Thankfully Chicago was within sight.  Lights along the shore and downtown Chicago provided a visual horizon so we could maintain control of the airplane’s attitude without reference to the instruments.  If we had been in instrument meteorological conditions or above a solid overcast layer at night with no cockpit lights, we would have been shit out of luck, if you’ll pardon the expression.

When we got back over Chicago, the city lights afforded enough ambient illumination that we could read the instruments. We landed at Palwaukee and taxied to the ramp where we could then see that the electrical system master switch had not been engaged properly.  The lights went out because the battery had been discharging.  We fully engaged the master switch and took off again.  When Palwaukee Tower handed us over to Chicago air traffic control things took a turn for the best. Instead of flying away from the city over Lake Michigan, ATC vectored us directly over Chicago O’Hare (ORD). 
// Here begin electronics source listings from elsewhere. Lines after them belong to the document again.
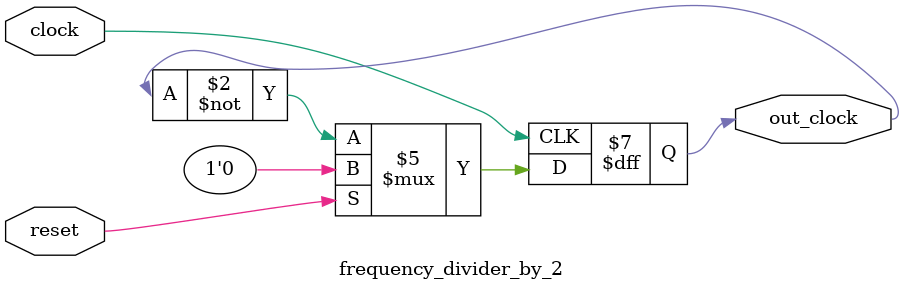
<source format=v>
`timescale 1ns / 1ps

module frequency_divider_by_2 (reset, clock, out_clock);
    output reg out_clock;
    input clock;
    input reset;
    initial out_clock = 0;
    
    always @(posedge clock)
    begin
    if (reset)                  // if the reset button is pressed
        out_clock <= 1'b0;
    else
        // the value of out_clock changes every time that clock goes from 0 to 1
        // Therefore, its freq is half of clock
        out_clock <= ~ out_clock;
    end
endmodule
</source>
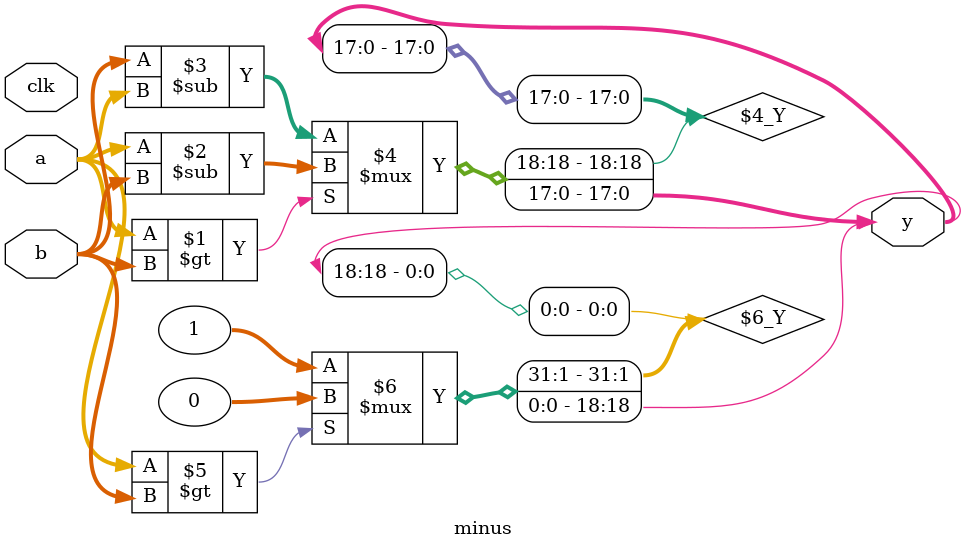
<source format=v>
`timescale 1ns / 1ps


module minus( clk,a,b,y);
    input clk;
    input [18:0]a,b;
    output[18:0]y;
    
    wire [18:0]y;
    
    assign y[17:0] = (a>b)? (a-b):(b-a);
    assign y[18] = (a>b)? 0:1;
    
    
    
endmodule

</source>
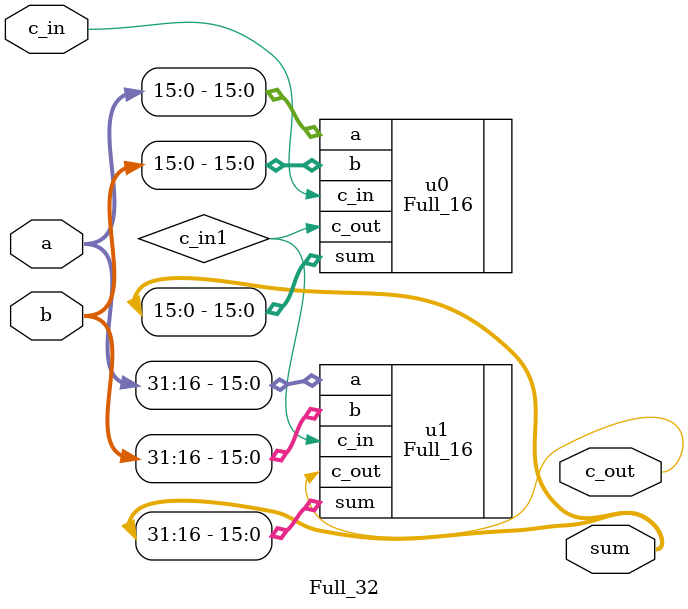
<source format=v>
`timescale 1ns / 1ps


module Full_32(
    input [31:0] a,
    input [31:0] b,
    output [31:0] sum,
    input c_in,
    output c_out
    );
    
    wire c_in1, c_in2, c_in3;
    
    Full_16 u0 (.sum(sum[15:0]), .c_out(c_in1), .a(a[15:0]), .b(b[15:0]), .c_in(c_in));
    Full_16 u1 (.sum(sum[31:16]), .c_out(c_out), .a(a[31:16]), .b(b[31:16]), .c_in(c_in1));
endmodule

</source>
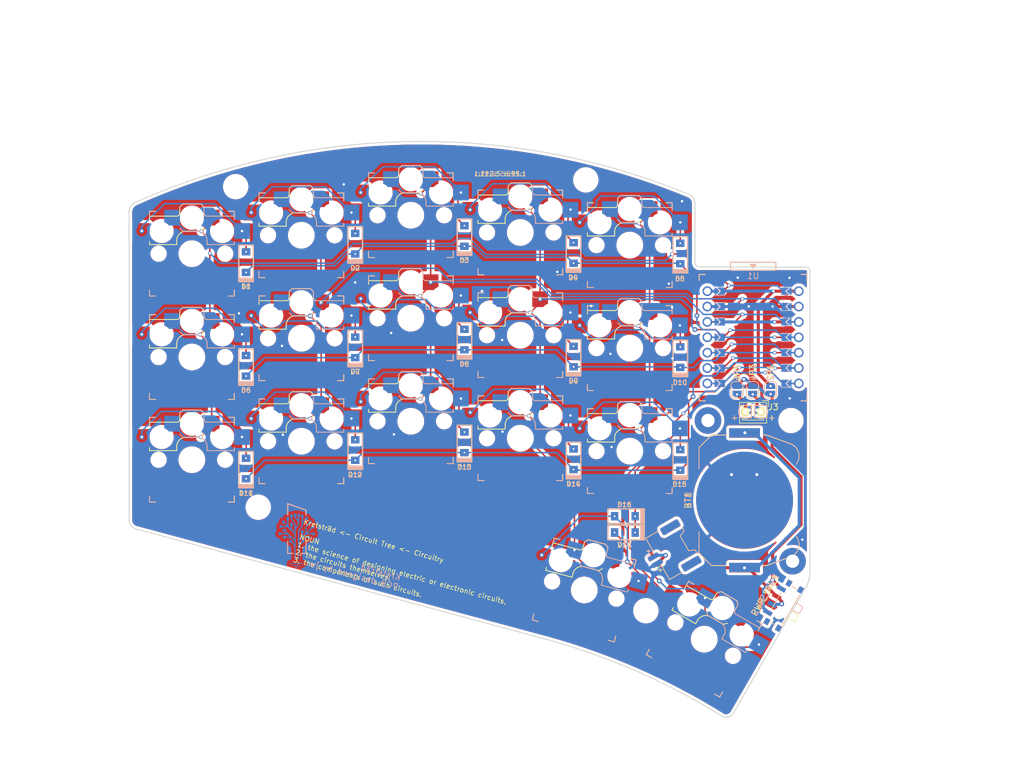
<source format=kicad_pcb>
(kicad_pcb (version 20211014) (generator pcbnew)

  (general
    (thickness 1.6)
  )

  (paper "A4")
  (title_block
    (title "Kretsträd")
    (company "by JW")
  )

  (layers
    (0 "F.Cu" signal)
    (31 "B.Cu" signal)
    (32 "B.Adhes" user "B.Adhesive")
    (33 "F.Adhes" user "F.Adhesive")
    (34 "B.Paste" user)
    (35 "F.Paste" user)
    (36 "B.SilkS" user "B.Silkscreen")
    (37 "F.SilkS" user "F.Silkscreen")
    (38 "B.Mask" user)
    (39 "F.Mask" user)
    (40 "Dwgs.User" user "User.Drawings")
    (41 "Cmts.User" user "User.Comments")
    (42 "Eco1.User" user "User.Eco1")
    (43 "Eco2.User" user "User.Eco2")
    (44 "Edge.Cuts" user)
    (45 "Margin" user)
    (46 "B.CrtYd" user "B.Courtyard")
    (47 "F.CrtYd" user "F.Courtyard")
    (48 "B.Fab" user)
    (49 "F.Fab" user)
  )

  (setup
    (stackup
      (layer "F.SilkS" (type "Top Silk Screen"))
      (layer "F.Paste" (type "Top Solder Paste"))
      (layer "F.Mask" (type "Top Solder Mask") (thickness 0.01))
      (layer "F.Cu" (type "copper") (thickness 0.035))
      (layer "dielectric 1" (type "core") (thickness 1.51) (material "FR4") (epsilon_r 4.5) (loss_tangent 0.02))
      (layer "B.Cu" (type "copper") (thickness 0.035))
      (layer "B.Mask" (type "Bottom Solder Mask") (thickness 0.01))
      (layer "B.Paste" (type "Bottom Solder Paste"))
      (layer "B.SilkS" (type "Bottom Silk Screen"))
      (copper_finish "None")
      (dielectric_constraints no)
    )
    (pad_to_mask_clearance 0.2)
    (aux_axis_origin 194.697575 67.4624)
    (grid_origin 194.697575 67.4624)
    (pcbplotparams
      (layerselection 0x00010f0_ffffffff)
      (disableapertmacros false)
      (usegerberextensions false)
      (usegerberattributes false)
      (usegerberadvancedattributes false)
      (creategerberjobfile false)
      (svguseinch false)
      (svgprecision 6)
      (excludeedgelayer true)
      (plotframeref false)
      (viasonmask false)
      (mode 1)
      (useauxorigin false)
      (hpglpennumber 1)
      (hpglpenspeed 20)
      (hpglpendiameter 15.000000)
      (dxfpolygonmode true)
      (dxfimperialunits true)
      (dxfusepcbnewfont true)
      (psnegative false)
      (psa4output false)
      (plotreference true)
      (plotvalue true)
      (plotinvisibletext false)
      (sketchpadsonfab false)
      (subtractmaskfromsilk false)
      (outputformat 1)
      (mirror false)
      (drillshape 0)
      (scaleselection 1)
      (outputdirectory "gerber/")
    )
  )

  (net 0 "")
  (net 1 "row0")
  (net 2 "Net-(D1-Pad2)")
  (net 3 "row1")
  (net 4 "Net-(D2-Pad2)")
  (net 5 "row2")
  (net 6 "Net-(D3-Pad2)")
  (net 7 "row3")
  (net 8 "Net-(D4-Pad2)")
  (net 9 "Net-(D5-Pad2)")
  (net 10 "Net-(D6-Pad2)")
  (net 11 "Net-(D7-Pad2)")
  (net 12 "Net-(D8-Pad2)")
  (net 13 "Net-(D9-Pad2)")
  (net 14 "Net-(D10-Pad2)")
  (net 15 "Net-(D11-Pad2)")
  (net 16 "Net-(D12-Pad2)")
  (net 17 "Net-(D13-Pad2)")
  (net 18 "Net-(D14-Pad2)")
  (net 19 "Net-(D15-Pad2)")
  (net 20 "Net-(D16-Pad2)")
  (net 21 "Net-(D17-Pad2)")
  (net 22 "GND")
  (net 23 "VCC")
  (net 24 "col0")
  (net 25 "col1")
  (net 26 "col2")
  (net 27 "col3")
  (net 28 "col4")
  (net 29 "SCL")
  (net 30 "SDA")
  (net 31 "unconnected-(PWR_SW_1-Pad1)")
  (net 32 "BT+")
  (net 33 "RAW")
  (net 34 "unconnected-(PWR_SW_2-Pad1)")
  (net 35 "Hole_1")
  (net 36 "Hole_2")
  (net 37 "Net-(JP1-Pad1)")

  (footprint "Connector_Molex:Molex_Panelmate_53780-0270_1x02-1MP_P1.25mm_Horizontal" (layer "F.Cu") (at 171.776297 114.28433 120))

  (footprint "jw_custom_footprint:Kailh_socket_PG1350_v1_reversible" (layer "F.Cu") (at 92.7946 99.0854 180))

  (footprint "jw_custom_footprint:Diode_SOD123_THT_2" (layer "F.Cu") (at 119.782958 97.486191 90))

  (footprint "jw_custom_footprint:Kailh_socket_PG1350_v1_reversible" (layer "F.Cu") (at 92.7946 65.0494 180))

  (footprint "jw_custom_footprint:Diode_SOD123_THT_2" (layer "F.Cu") (at 137.816958 62.123391 90))

  (footprint "jw_custom_footprint:Kailh_socket_PG1350_v1_reversible" (layer "F.Cu") (at 147.049 61.5442 180))

  (footprint "jw_custom_footprint:Diode_SOD123_THT_2" (layer "F.Cu") (at 164.32521 108.420368 180))

  (footprint "MountingHole:MountingHole_3.2mm_M3" (layer "F.Cu") (at 103.759 106.934))

  (footprint "jw_custom_footprint:Kailh_socket_PG1350_v1_reversible" (layer "F.Cu") (at 110.8794 96.0374 180))

  (footprint "jw_custom_footprint:Kailh_socket_PG1350_v1_reversible" (layer "F.Cu") (at 177.4274 128.727668 150))

  (footprint "Jumper:SolderJumper-2_P1.3mm_Open_RoundedPad1.0x1.5mm" (layer "F.Cu") (at 185.426575 87.541568 90))

  (footprint "jw_custom_footprint:Kailh_socket_PG1350_v1_reversible" (layer "F.Cu") (at 110.8794 79.0194 180))

  (footprint "kbd:1pin_conn" (layer "F.Cu") (at 184.243 91.1352 180))

  (footprint "MountingHole:MountingHole_3.2mm_M3" (layer "F.Cu") (at 167.7924 124.028668))

  (footprint "jw_custom_footprint:Kailh_socket_PG1350_v1_reversible" (layer "F.Cu") (at 165.1338 63.627 180))

  (footprint "jw_custom_footprint:Diode_SOD123_THT_2" (layer "F.Cu") (at 173.478558 82.144591 90))

  (footprint "jw_custom_footprint:Diode_SOD123_THT_2" (layer "F.Cu") (at 119.782958 80.515991 90))

  (footprint "jw_custom_footprint:Kailh_socket_PG1350_v1_reversible" (layer "F.Cu") (at 147.049 95.5294 180))

  (footprint "MountingHole:MountingHole_3.2mm_M3" (layer "F.Cu") (at 100.0338 53.975))

  (footprint "kbd:1pin_conn" (layer "F.Cu") (at 186.783 91.1352 180))

  (footprint "jw_custom_footprint:Kailh_socket_PG1350_v1_reversible" (layer "F.Cu") (at 92.7946 82.1182 180))

  (footprint "jw_custom_footprint:Kailh_socket_PG1350_v1_reversible" (layer "F.Cu") (at 128.9642 75.7114 180))

  (footprint "jw_custom_footprint:Kailh_socket_PG1350_v1_reversible" (layer "F.Cu") (at 165.1338 80.645 180))

  (footprint "MountingHole:MountingHole_2.2mm_M2_Pad" (layer "F.Cu") (at 192.024 115.8494))

  (footprint "jw_custom_footprint:Diode_SOD123_THT_2" (layer "F.Cu") (at 173.478558 65.027991 90))

  (footprint "jw_custom_footprint:Kailh_socket_PG1350_v1_reversible" (layer "F.Cu")
    (tedit 62A59F0C) (tstamp 669058b8-1bab-4110-88bd-971aa2864ed1)
    (at 110.8794 62.0014 180)
    (descr 
... [1750871 chars truncated]
</source>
The night was cold and clear with excellent visibility.  The view of the activity on the ground and in the air around ORD was quite a sight.  The trip home was uneventful after that, but before putting the plane back in the CAP hanger at Eagle Creek Airport we  had to land at Indianapolis International (IND) to refuel so the aircraft would be ready for the next mission.  It was a long night.  After that mission I always flew with a small Mag-Lite flashlight in my flight suit. 

Final Thoughts

Thanks for indulging the trip down memory lane that this flight inspired.  I’ll use a more standard format to cover the outstanding flights to Tokyo and Bangkok.